The sequences were retrieved from the genomic and EST NCBI database http://www.ncbi.nlm.nih.gov, the Ensembl database http://www.ensembl.org and the TIGR database http://www.tigr.org/tdb/tgi/ using TBLASTN and PSI-BLAST http://www.ncbi.nlm.nih.gov/BLAST/. Search was performed using each exon of human PGRP-S, PGRP-L, PGRP-Iα, and PGRP-Iβ as a probe. Takifugu rubripes PGRP-L full cDNA and genomic sequences were predicted using Genscan and confirmed by sequence analysis. Takifugu rubripes liver tissue was kindly provided by Dr. Shugo Watabe of the University of Tokyo, Japan. The Eptatretus burgeri PGRP cDNA sequence was kindly provided by Dr. Masanori Kasahara of The Graduate University for Advanced Studies (Sokendai), Hayama, Japan.

GenBank accession numbers

The nomenclature used in this study and the accession numbers are listed on Additional Files 1 and 2.

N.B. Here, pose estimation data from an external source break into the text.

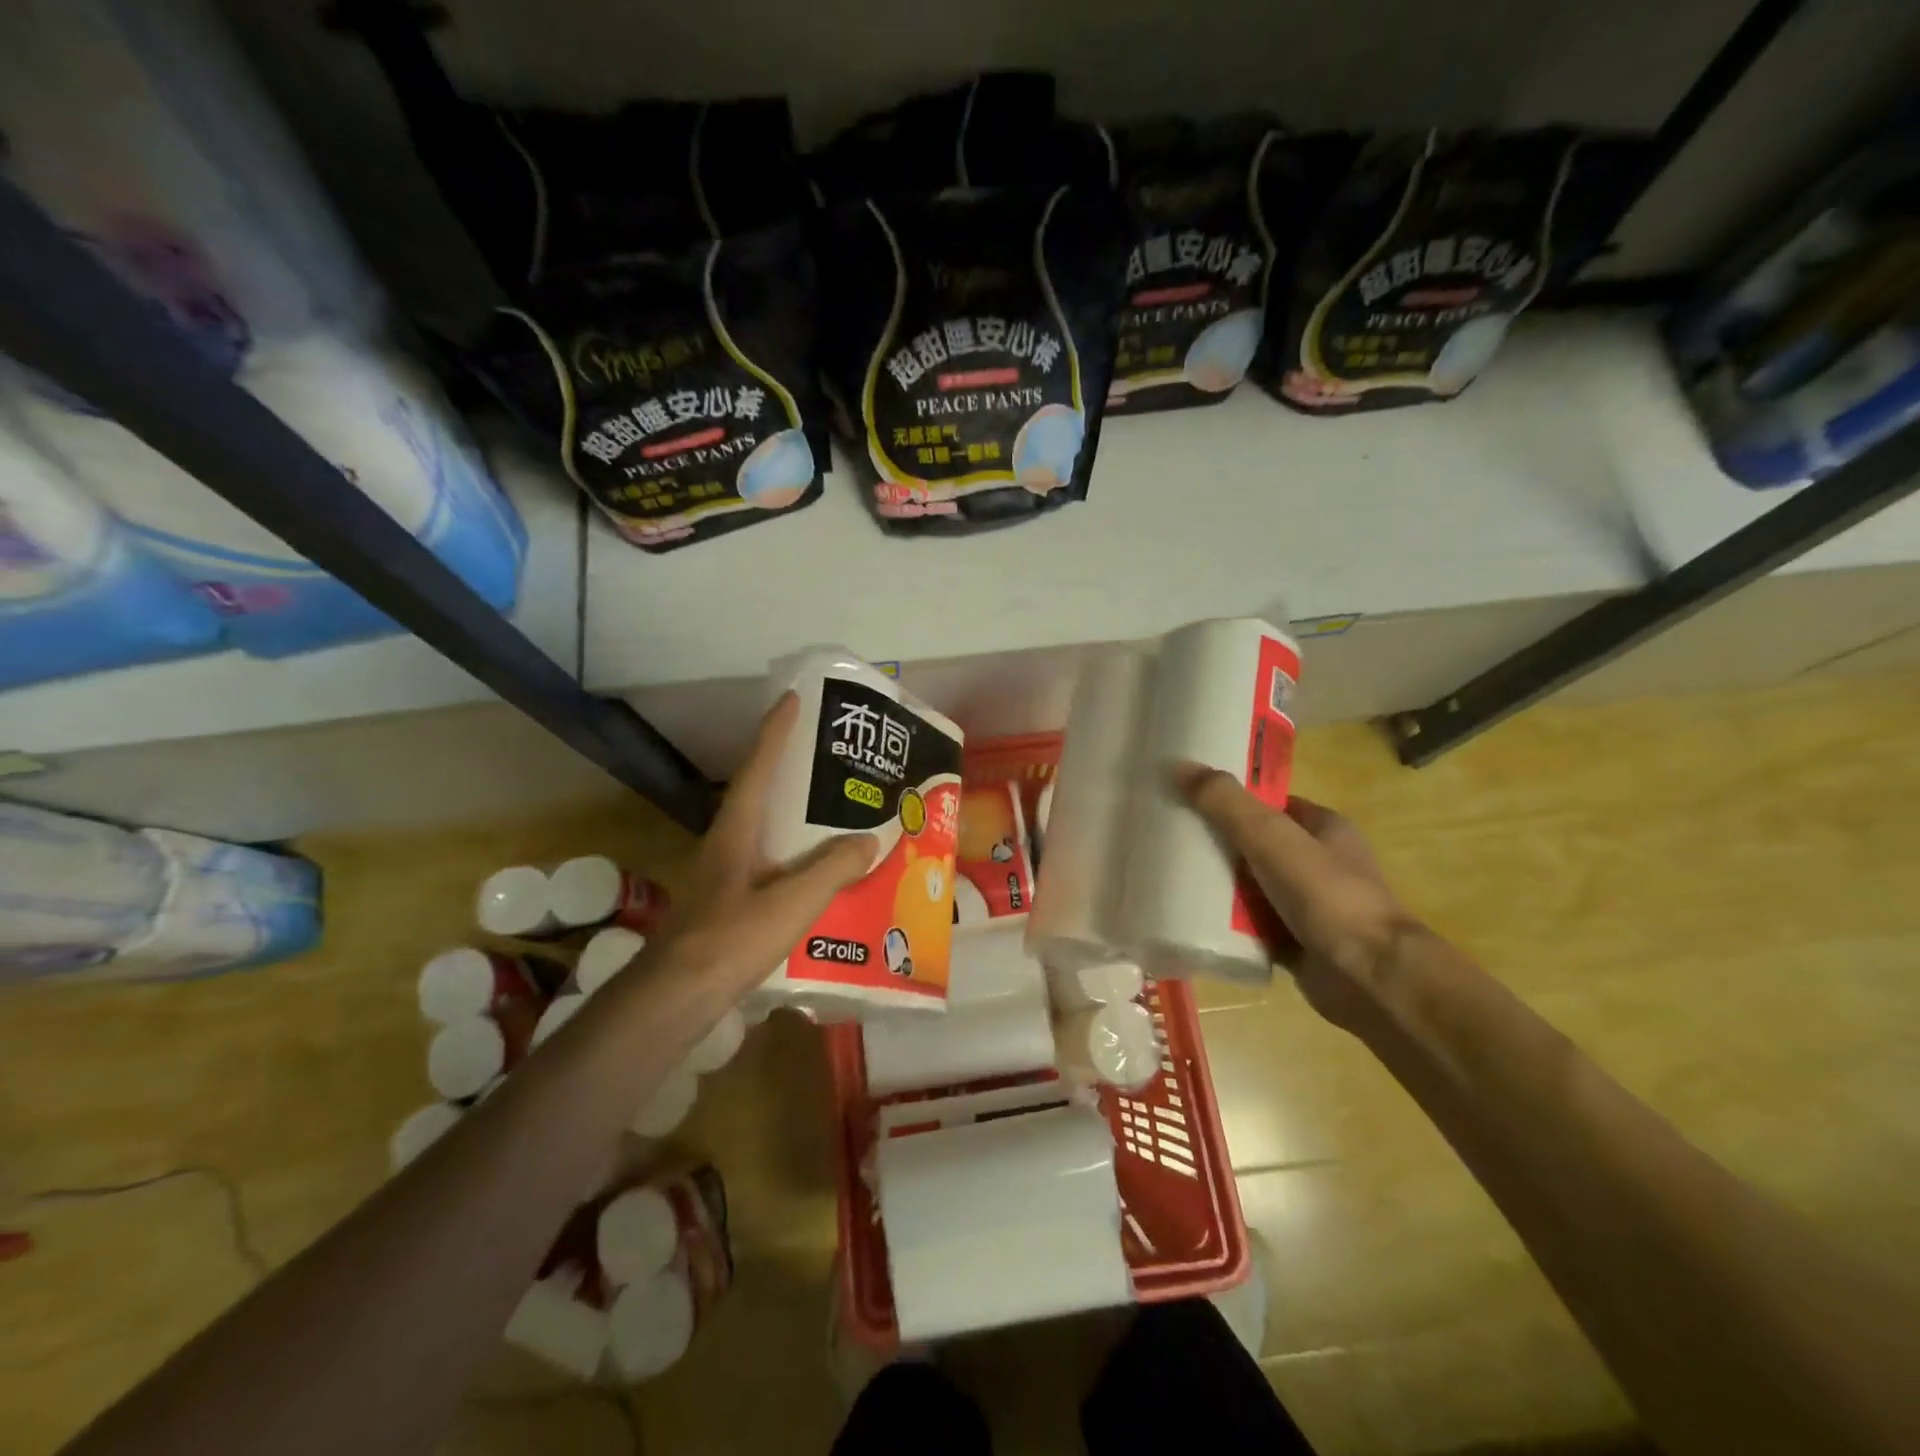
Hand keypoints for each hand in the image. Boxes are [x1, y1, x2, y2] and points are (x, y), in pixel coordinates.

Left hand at [651, 693, 877, 999]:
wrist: (675, 998)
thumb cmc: (730, 941)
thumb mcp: (790, 903)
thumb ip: (832, 869)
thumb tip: (869, 839)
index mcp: (737, 830)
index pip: (758, 767)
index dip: (775, 731)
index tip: (792, 699)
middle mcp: (729, 843)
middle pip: (763, 793)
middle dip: (794, 770)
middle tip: (834, 758)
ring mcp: (727, 874)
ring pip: (769, 831)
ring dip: (799, 817)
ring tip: (841, 811)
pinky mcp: (731, 902)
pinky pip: (773, 864)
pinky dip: (799, 857)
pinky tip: (824, 874)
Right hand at [1176, 765, 1414, 1028]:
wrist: (1370, 978)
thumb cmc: (1326, 895)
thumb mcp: (1271, 837)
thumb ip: (1226, 803)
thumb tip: (1179, 766)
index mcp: (1323, 828)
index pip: (1269, 803)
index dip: (1230, 800)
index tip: (1187, 800)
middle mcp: (1318, 863)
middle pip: (1255, 845)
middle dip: (1217, 845)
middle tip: (1169, 842)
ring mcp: (1307, 905)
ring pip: (1250, 887)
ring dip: (1218, 888)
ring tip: (1170, 879)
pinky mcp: (1295, 942)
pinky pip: (1250, 926)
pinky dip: (1227, 925)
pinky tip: (1192, 920)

Rapid amplification of cDNA ends (RACE)

Based on the partial sequence information of chicken PGRP-L retrieved from databases, we reconstructed the missing 3' region of the transcript using the BD SMART™ RACE cDNA Amplification Kit (Clontech, USA) according to manufacturer's instructions.

Data analyses

Sequences were aligned using the CLUSTALW version 1.83 computer program with its default parameter setting [35] and manually adjusted using the GeneDoc program version 2.6.002 [36]. Phylogenetical analyses were done using the neighbor-joining (NJ) and minimum evolution (ME) methods in MEGA version 4 [37]. The NJ and ME trees were based on the number of differences, and reliability was assessed by bootstrap values with 1000 replications. The reconciliation between species tree and gene tree along with the confirmation of the gene loss/duplication scenario were determined by using Notung 2.6 [25] and EvolMAP software [26]. To detect positive selection at single amino acid sites the Data Monkey software program was used with its default parameter setting http://www.datamonkey.org/. Poisson and gamma genetic distances were determined by using MEGA version 4 [37].

Test of convergence

The ancestral sequences were determined using the program ANCESTOR [27], and the significance of the convergent and parallel sites was estimated using the program CONVERG2 [32].